Evidence of different star formation histories for high- and low-luminosity radio galaxies

• Published in: Monthly notices of the Royal Astronomical Society Vol. 406; no. 3; pp. 1841 - 1847
• Main Authors: Herbert, Peter D., Jarvis, Matt J., Willott, Chris J., McLure, Ross J., Mitchell, Ewan, Rawlings, Steve, Hill, Gary J., Dunlop, James S.
• Format: Journal Article
• Language: English
• Published: Oxford, UK Blackwell Publishing Ltd 11.08.2010; Wiley-Blackwell; Oxford University Press
• Subjects: Accretion disks; Astronomy; Astrophysics; Earth, ocean, space; Exact sciences and technology; galaxies: active; galaxies: nuclei; galaxies: stellar content; Luminosity; Radio astronomy; Star & galaxy formation; Stars & galaxies; galaxies: nuclei; galaxies: active; galaxies: stellar content; Cold gas; Accretion; Radio galaxies; Stellar content; Luminosity; Spectral classification; Active galaxies; Star formation; Stellar population; Morphology; Galaxy nuclei; Cosmic radio sources; Excitation spectrum; Excitation; Interstellar matter; Secular instability
• ISSN: 0035-8711; 1365-2966
• DOI: 10.1111/j.1365-2966.2010.16783.x

We present the results of our investigation into the stellar populations of 24 radio galaxies at z≃ 0.5 drawn from four complete, low-frequency-selected radio surveys. We use the strength of the 4000-Å break as an indicator of recent star formation and compare this with radio luminosity, optical spectral classification and morphological classification. We find evidence of different star formation histories for high- and low-luminosity radio sources; our group of low radio luminosity sources (typically Fanaroff–Riley type I sources) has systematically older stellar populations than the higher radio luminosity group.

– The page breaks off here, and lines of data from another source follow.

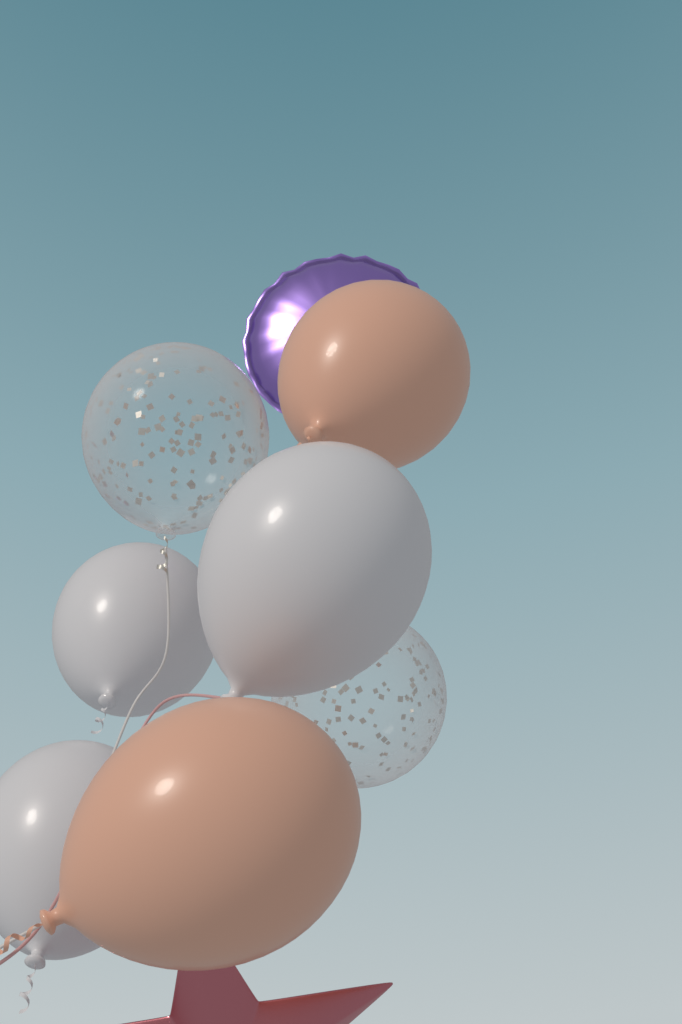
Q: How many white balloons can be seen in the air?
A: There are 3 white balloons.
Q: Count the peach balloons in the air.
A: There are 2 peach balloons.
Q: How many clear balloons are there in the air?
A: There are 2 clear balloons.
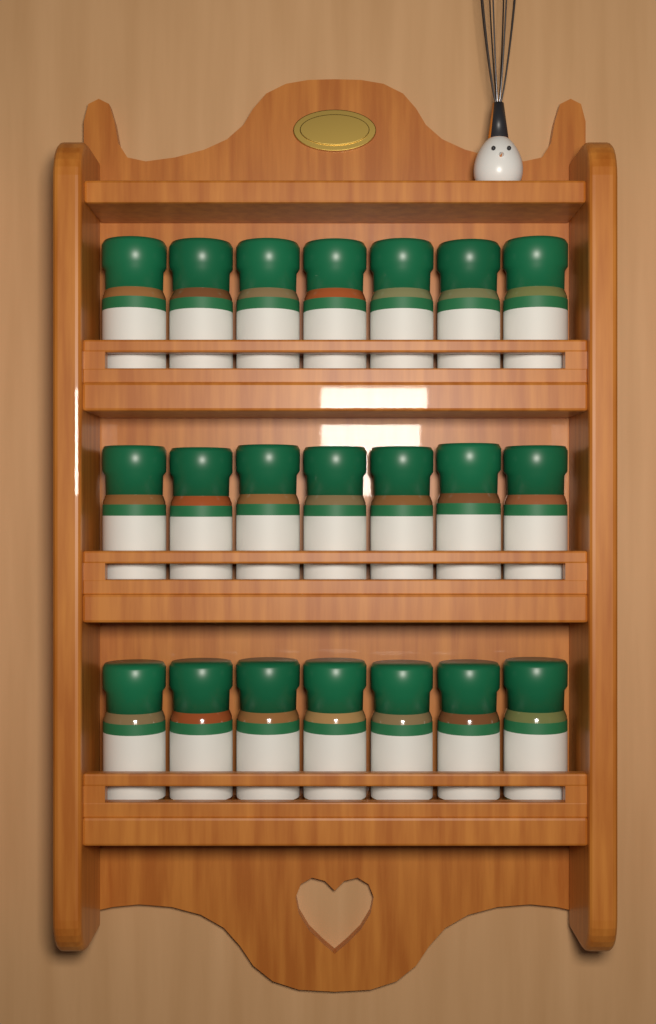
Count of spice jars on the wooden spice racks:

Our sample is also fairly well divided by optical spectral classification. We find that galaxies classified as having low excitation spectra (LEGs) possess older stellar populations than high excitation line objects (HEGs), with the HEGs showing evidence for recent star formation. We also investigate the link between radio morphology, as used by Owen and Laing, and the stellar populations. We find that there is a preference for the ‘fat-double’ sources to have older stellar populations than the ‘classical double’ sources, although this is also linked to these sources lying predominantly in the LEG and HEG categories, respectively. These results are consistent with the hypothesis that HEGs are powered by accretion of cold gas, which could be supplied, for example, by recent mergers, secular instabilities or filamentary cold flows. These processes could also trigger star formation in the host galaxy. The host galaxies of the LEGs do not show evidence for recent star formation and an influx of cold gas and are consistent with being powered by the accretion of the hot phase of the interstellar medium.